Au début des années 70, j’avais lu "La part maudite et la théorie du potlatch" de Georges Bataille (6). C'est un exposé systématique de sa vision du monde : philosophie de la nature, philosophie de l'homme, philosophie de l'économie, philosophie de l'histoire. C'est la notion d'excès qui est à la base de cette construction. L'hypothèse de Bataille : il y a toujours excès, parce que le rayonnement solaire qui est à la source de toute croissance, et donné sans contrepartie, donc il y a accumulation d'une énergie qui ne peut être que gaspiller dans l'exubérance et l'ébullition. On peut rajouter que l'homo-economicus est une machine d'un rendement supérieur à un ; car quoi qu'il fasse, il laissera après sa mort une accumulation d'énergie cristallisée sous forme d'objets, d'immobiliers, d'inventions, d'œuvres d'art ou d'écrits.

Le théoricien de l'anthropologie de l'art Alfred Gell (7) re­lève "le caractère fétiche" de l'œuvre d'art - L'art serait donc, théoriquement pour Gell, une sorte d'idolâtrie et, qu'elle soit douce ou forte, il s'agit de fétichisme ou d'anthropomorphisme, de l'attribu­tion de caractères humains à des espèces ou à des choses qui ne le sont pas.

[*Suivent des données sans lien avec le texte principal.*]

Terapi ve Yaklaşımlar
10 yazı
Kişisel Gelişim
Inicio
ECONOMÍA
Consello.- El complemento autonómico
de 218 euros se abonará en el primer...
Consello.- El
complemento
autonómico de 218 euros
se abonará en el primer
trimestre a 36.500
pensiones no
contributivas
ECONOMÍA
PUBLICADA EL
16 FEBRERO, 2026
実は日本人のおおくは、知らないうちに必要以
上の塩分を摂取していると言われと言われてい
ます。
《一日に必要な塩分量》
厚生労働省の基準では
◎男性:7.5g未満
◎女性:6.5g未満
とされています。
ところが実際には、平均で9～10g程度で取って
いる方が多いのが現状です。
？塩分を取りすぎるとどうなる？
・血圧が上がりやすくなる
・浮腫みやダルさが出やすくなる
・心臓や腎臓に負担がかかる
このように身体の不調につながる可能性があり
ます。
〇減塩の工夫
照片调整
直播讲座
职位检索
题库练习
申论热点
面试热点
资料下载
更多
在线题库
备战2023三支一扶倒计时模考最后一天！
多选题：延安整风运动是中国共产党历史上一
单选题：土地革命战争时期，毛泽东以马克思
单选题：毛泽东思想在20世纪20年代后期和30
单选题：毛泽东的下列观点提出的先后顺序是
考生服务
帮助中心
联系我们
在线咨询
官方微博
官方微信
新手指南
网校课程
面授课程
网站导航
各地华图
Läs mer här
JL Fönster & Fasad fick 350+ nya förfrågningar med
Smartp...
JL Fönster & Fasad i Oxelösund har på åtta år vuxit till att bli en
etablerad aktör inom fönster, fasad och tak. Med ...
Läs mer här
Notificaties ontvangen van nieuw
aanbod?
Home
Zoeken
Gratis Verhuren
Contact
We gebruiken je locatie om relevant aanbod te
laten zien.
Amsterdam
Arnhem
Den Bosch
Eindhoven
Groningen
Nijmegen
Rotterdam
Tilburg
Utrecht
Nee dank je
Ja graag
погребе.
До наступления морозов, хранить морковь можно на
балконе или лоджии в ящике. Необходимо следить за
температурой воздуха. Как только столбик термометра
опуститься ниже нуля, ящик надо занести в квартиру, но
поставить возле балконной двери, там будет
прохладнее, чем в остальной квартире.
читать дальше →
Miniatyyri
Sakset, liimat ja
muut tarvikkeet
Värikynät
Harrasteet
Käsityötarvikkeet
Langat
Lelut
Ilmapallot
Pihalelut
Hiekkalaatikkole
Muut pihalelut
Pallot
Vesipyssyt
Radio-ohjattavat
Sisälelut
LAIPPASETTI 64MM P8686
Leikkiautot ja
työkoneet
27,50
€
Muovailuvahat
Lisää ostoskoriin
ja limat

Jean-Bernard Pouchous - 2012.

Bibliographie :

-1- Bruno Latour, Nous n'avons jamais été modernes. Essai d'anthropologie symétri­que, Paris, La Découverte, 1991.

-2- David Bloor, Sociologie de la logique ou les limites de l'èpistémologie, Paris, Pan­dore, 1983.

-3- Bruno Latour, « Note sur certains objets chevelus » in Nouvelle Revue d'Ethnopsychiatrie n°27 : Pouvoir de sorciers, pouvoir de médecins, Grenoble, Éditions La Pensée Sauvage, 1994.

-4- Donald Woods Winnicott, trad. Claude Monod, J.-B. Pontalis, Jeu et réalité, éd. Gallimard, coll. Folio essais, 2002.

-5- Donald Woods Winnicott, « Objets transitionnels et phénomènes transitionnels » in De la pédiatrie à la psychanalyse. Paris. Pavot. 1969.

-7- Alfred Gell, L’art et ses agents : Une théorie anthropologique, éd. La Presses du réel, coll. Fabula, 2009.

-6- Georges Bataille, La part maudite : précédé de La notion de dépense, Editions de Minuit, coll. Critique, 1949.